Thursday, October 06, 2005

Scientists Manufacture the 1918 Flu Virus

From the Detroit News:
Scientists have made from scratch the Spanish flu virus that killed as many as 50 million people in 1918, the first time an infectious agent behind a historic pandemic has ever been reconstructed.

Why did they do it? Researchers say it may help them better understand -- and develop defenses against -- the threat of a future worldwide epidemic from bird flu.

"The effort to understand what happened in 1918 has taken on a new urgency," said Dr. Jeffery Taubenberger of the U.S. Armed Forces Institute of Pathology, who led the team.

The public health risk of resurrecting the virus is minimal, U.S. health officials said. People around the world developed immunity to the deadly 1918 virus after the pandemic, and a certain degree of immunity is believed to persist today.

The viral recreation, announced Wednesday, is detailed in the journal Science.

About 10 vials of virus were created, each containing about 10 million infectious virus particles, Tumpey said.

§ **Activity list**
a) Name every publication and institution mentioned in the post about the recreated 1918 flu virus.
b) In the post about the recreated 1918 flu virus, shorten the paragraph beginning "The public health risk of resurrecting the virus" to a single sentence that keeps its main facts.
The rows that follow have no connection to the post.

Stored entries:
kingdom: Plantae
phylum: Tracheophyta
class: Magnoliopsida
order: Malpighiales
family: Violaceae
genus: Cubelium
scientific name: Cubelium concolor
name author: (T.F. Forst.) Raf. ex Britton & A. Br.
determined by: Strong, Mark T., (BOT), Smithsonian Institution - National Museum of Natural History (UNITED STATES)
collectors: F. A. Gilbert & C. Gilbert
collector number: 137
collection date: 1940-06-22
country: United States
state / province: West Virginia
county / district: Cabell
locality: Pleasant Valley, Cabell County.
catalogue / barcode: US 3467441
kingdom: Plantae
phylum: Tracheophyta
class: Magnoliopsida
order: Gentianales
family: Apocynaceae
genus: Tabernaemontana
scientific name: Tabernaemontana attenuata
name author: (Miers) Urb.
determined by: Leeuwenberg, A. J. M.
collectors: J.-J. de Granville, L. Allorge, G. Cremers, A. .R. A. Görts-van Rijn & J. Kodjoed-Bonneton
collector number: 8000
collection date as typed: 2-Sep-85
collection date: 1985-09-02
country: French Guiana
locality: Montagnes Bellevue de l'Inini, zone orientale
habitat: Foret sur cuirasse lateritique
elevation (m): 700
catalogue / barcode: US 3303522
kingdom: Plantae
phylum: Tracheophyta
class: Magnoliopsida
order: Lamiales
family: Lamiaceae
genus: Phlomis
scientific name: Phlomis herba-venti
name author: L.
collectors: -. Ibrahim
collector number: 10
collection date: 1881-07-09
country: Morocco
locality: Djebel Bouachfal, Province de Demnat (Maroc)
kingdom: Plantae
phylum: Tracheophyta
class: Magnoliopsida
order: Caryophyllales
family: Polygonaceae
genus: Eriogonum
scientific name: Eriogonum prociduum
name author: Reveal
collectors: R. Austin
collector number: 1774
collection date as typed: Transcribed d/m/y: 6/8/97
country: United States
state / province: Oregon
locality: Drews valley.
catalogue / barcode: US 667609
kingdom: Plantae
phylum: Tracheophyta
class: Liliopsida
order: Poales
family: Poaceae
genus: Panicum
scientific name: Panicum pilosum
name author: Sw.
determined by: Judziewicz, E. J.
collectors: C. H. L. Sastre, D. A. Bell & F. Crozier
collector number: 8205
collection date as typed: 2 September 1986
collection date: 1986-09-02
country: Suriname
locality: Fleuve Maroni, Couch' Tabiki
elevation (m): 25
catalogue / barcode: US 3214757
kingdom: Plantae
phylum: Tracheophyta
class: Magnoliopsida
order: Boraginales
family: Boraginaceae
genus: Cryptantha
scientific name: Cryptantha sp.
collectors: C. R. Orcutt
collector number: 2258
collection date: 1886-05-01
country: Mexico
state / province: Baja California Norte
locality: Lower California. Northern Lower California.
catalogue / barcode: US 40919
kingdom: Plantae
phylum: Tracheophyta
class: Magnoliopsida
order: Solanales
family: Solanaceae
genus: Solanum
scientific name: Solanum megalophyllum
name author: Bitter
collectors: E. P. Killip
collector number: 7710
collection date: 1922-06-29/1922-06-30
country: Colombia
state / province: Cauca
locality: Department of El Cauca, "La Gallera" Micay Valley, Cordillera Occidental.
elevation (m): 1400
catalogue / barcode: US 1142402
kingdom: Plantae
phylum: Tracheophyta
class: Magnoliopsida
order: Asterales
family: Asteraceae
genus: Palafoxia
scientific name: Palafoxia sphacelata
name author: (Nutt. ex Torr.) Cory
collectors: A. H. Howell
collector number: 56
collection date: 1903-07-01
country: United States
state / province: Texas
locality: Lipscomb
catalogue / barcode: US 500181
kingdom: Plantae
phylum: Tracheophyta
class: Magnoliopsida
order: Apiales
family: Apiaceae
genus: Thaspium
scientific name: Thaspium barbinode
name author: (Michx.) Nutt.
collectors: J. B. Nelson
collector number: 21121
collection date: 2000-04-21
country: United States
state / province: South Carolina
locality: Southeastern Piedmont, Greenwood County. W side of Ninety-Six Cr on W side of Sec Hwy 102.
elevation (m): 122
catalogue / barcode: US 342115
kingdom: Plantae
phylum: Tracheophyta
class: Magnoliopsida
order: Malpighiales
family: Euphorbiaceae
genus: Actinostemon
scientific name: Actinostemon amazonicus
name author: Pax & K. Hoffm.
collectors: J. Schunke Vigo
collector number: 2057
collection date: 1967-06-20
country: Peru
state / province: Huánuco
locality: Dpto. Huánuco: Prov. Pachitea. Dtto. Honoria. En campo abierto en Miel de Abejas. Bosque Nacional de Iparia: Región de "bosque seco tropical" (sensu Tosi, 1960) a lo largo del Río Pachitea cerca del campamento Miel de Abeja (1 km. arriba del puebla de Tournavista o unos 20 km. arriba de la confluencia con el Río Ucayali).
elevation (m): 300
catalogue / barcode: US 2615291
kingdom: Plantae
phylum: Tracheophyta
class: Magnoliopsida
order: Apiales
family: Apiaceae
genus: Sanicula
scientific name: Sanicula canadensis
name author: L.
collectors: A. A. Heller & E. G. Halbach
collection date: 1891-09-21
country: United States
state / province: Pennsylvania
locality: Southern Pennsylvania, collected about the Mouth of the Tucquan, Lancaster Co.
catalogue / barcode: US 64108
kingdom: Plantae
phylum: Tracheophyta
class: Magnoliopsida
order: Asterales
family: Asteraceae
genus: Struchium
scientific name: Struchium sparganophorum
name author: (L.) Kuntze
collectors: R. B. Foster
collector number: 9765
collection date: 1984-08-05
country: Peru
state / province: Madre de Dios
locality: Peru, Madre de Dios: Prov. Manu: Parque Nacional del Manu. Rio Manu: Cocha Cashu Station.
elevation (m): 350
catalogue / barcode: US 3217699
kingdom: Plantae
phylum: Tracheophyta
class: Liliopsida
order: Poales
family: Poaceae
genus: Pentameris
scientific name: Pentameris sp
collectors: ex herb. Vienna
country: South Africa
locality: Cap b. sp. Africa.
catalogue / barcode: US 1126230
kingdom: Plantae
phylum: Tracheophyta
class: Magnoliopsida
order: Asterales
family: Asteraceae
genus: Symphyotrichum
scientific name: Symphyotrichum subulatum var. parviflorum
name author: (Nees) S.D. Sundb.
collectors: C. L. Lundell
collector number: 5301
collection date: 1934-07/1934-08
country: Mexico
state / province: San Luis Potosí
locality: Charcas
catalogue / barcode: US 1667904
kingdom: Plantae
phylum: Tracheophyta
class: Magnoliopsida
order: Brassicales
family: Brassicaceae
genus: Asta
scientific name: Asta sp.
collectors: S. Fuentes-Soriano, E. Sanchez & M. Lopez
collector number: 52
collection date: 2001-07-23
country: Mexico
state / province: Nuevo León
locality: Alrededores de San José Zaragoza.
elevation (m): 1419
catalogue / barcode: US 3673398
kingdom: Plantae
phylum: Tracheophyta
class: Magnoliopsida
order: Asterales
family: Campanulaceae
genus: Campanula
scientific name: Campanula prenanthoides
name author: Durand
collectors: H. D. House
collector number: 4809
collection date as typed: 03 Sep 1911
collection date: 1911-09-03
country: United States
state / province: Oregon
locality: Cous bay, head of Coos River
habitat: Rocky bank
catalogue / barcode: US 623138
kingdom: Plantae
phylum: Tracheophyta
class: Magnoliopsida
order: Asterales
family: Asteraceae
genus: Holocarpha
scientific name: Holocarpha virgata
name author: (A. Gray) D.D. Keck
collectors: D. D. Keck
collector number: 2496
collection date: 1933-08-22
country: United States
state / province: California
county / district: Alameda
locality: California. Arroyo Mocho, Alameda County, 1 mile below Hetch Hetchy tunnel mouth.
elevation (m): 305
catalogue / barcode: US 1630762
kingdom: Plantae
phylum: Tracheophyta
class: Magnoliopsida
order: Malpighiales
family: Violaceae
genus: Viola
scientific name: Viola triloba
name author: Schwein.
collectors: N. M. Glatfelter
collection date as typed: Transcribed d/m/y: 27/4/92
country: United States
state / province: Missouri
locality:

§ **Exercise results**
a)
- Detroit News
- U.S. Armed Forces Institute of Pathology
- Science (the journal)

b) U.S. health officials said the public health risk of recreating the virus is minimal, because people worldwide became immune to it after the 1918 pandemic and some of that immunity is believed to persist today.